Some time has passed since then, and it seems as though the market is more difficult to disrupt than the music market. Back in December, I commented on the Forbes article. Re-reading it, I still stand by my original points and feel they've so far held to be true. Though Blockbuster has lost some ground to NetFlix, the important distinction being made here is the more traditional form of movie-viewing (sitting at home, and watching it on a TV/Projector Screen/White wall) vs. the transportable form of some type of player, in this case iPods. Before getting to my comments on the Forbes article, I've got a poll to satisfy my curiosity:
How often do you download video to your portable media player?


So here's my take:

With each day, projectors become more powerful, and equally more affordable. I believe more people will make a trend towards building up their home theaters - including projectors, screens, surround sound, and fresh popcorn. A small screen that requires you to wear headphones pales in comparison.

I highly doubt that Blockbuster or others are at threat.

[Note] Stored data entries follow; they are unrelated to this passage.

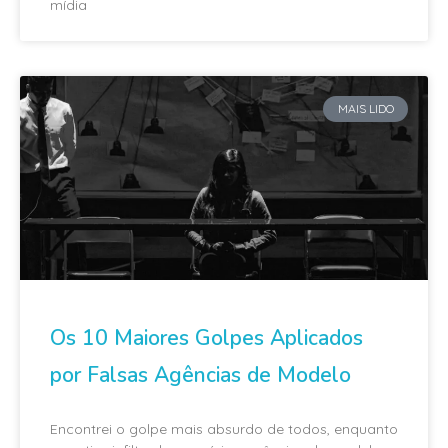
mídia
MAIS LIDO
Os 10 Maiores Golpes Aplicados
por Falsas Agências de Modelo
Encontrei o golpe mais absurdo de todos, enquanto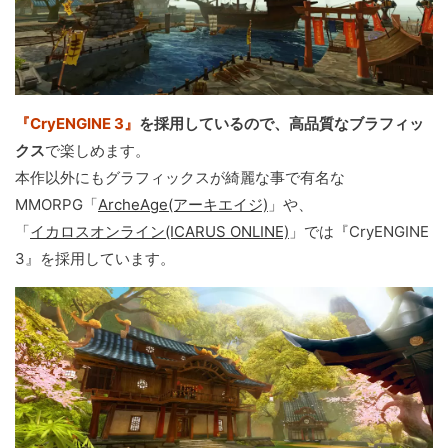
『CryENGINE 3』
を採用しているので、高品質なブラフィッ
クス
で楽しめます。
本作以外にもグラフィックスが綺麗な事で有名な
MMORPG「
ArcheAge(アーキエイジ)
」や、
「
イカロスオンライン(ICARUS ONLINE)
」では『CryENGINE
3』を採用しています。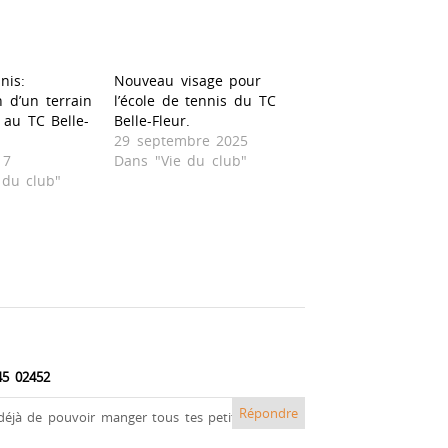
nis:
Nouveau visage pour
n d’un terrain
l’école de tennis du TC
au TC Belle-
Belle-Fleur.
29 septembre 2025
17
Dans "Vie du club"
 du club"
45 02452
Répondre
 déjà de pouvoir manger tous tes petits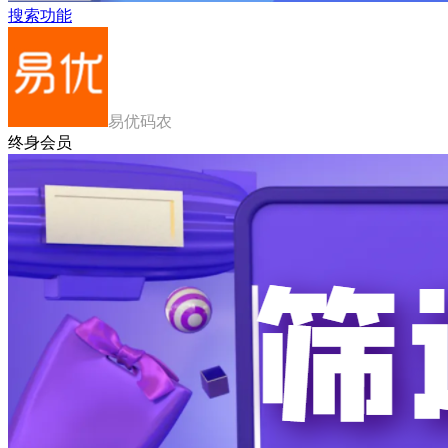
搜索功能
易优码农
终身会员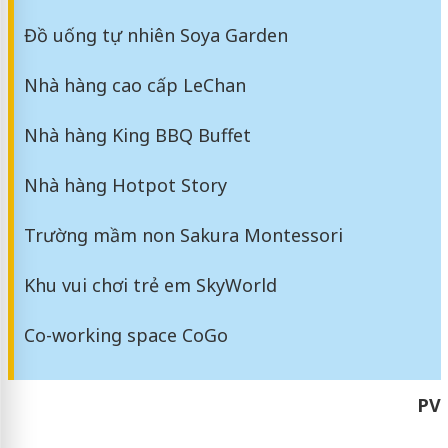
Đồ uống tự nhiên Soya Garden
Nhà hàng cao cấp LeChan
Nhà hàng King BBQ Buffet
Nhà hàng Hotpot Story
Trường mầm non Sakura Montessori
Khu vui chơi trẻ em SkyWorld
Co-working space CoGo
PV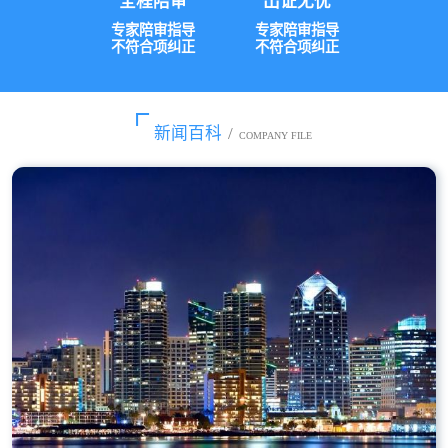
全程陪审
出证无忧
专家陪审指导
专家陪审指导
不符合项纠正
不符合项纠正
新闻百科
/
COMPANY FILE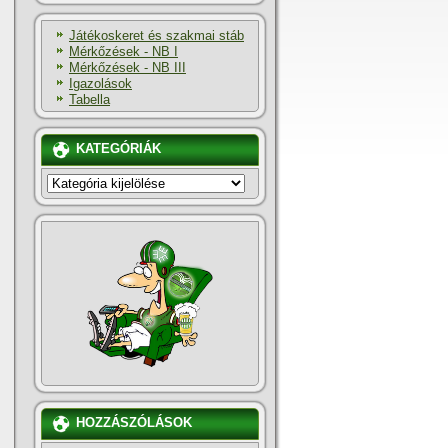
Játékoskeret és szakmai stáb
Mérkőzések - NB I
Mérkőzések - NB III
Igazolások
Tabella
KATEGÓRIÁK
KATEGÓRIÁK
HOZZÁSZÓLÁSOK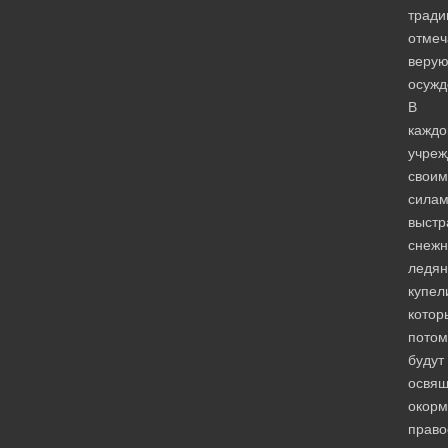
тради
отмеч
веру
осужд
В
кажд
учреж
своим
сила
выстр
снежн
ледя
купел
котор
потом
будут
освя
окор
право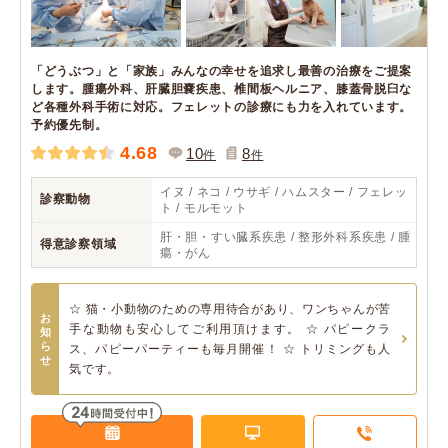
「どうぶつ」と「家族」みんなの幸せを追求し最善の治療をご提案
します。腫瘍外科、肝臓胆嚢疾患、椎間板ヘルニア、膝蓋骨脱臼な
ど各種外科手術に対応。フェレットの診療にも力を入れています。
予約優先制。
4.68
10
8
件
件
イヌ / ネコ / ウサギ / ハムスター / フェレッ
診察動物
ト / モルモット
肝・胆・すい臓系疾患 / 整形外科系疾患 / 腫
得意診察領域
瘍・がん
☆ 猫・小動物のための専用待合があり、ワンちゃんが苦
お
手な動物も安心してご利用頂けます。 ☆ パピークラ
知
ら
ス、パピーパーティーも毎月開催！ ☆ トリミングも人
せ
気です。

There's a few more reasons why:

1) Movies rely on 2 of our sensory systems, not one, like music. One needs to be more active in watching and listening to a movie, while music allows for passive attention.

2) Movies are 90+ minutes long. In fact, they've progressively been getting longer. A quick search online shows that in 2003 the average American commute was 24.3 minutes. I doubt it's changed much since then. I equally doubt many would want to watch less than a third of a movie. What it does contend with are television shows, however.

3) Movies are social. People prefer listening to music alone, tv can be watched alone, but most people prefer to watch a movie with at least one other friend. iPods ask for a particularly forgiving friend - forgiving of the neck cramps and lack of audio they'll be put through.

4) People have shown the importance of music portability. The trend has been consistent from portable cassette players to portable CD players, to mp3 players. The same trend hasn't quite been there for films, particularly when we consider that though personal DVD players are popular, they are nowhere near as popular as portable audio players, and are only ever seen on airplanes, or on long road trips. And here, at least, portable DVD players offer less neck-cramps to a friend.

5) Lastly, quality and delivery. As DVDs become Blu-ray, and mpeg becomes mpeg4, one consistency holds across formats - higher quality means more bits, and thus larger file sizes. MP3s offer equal quality to CDs, more portability than CDs, and delivery time is pretty quick. Not true for movies.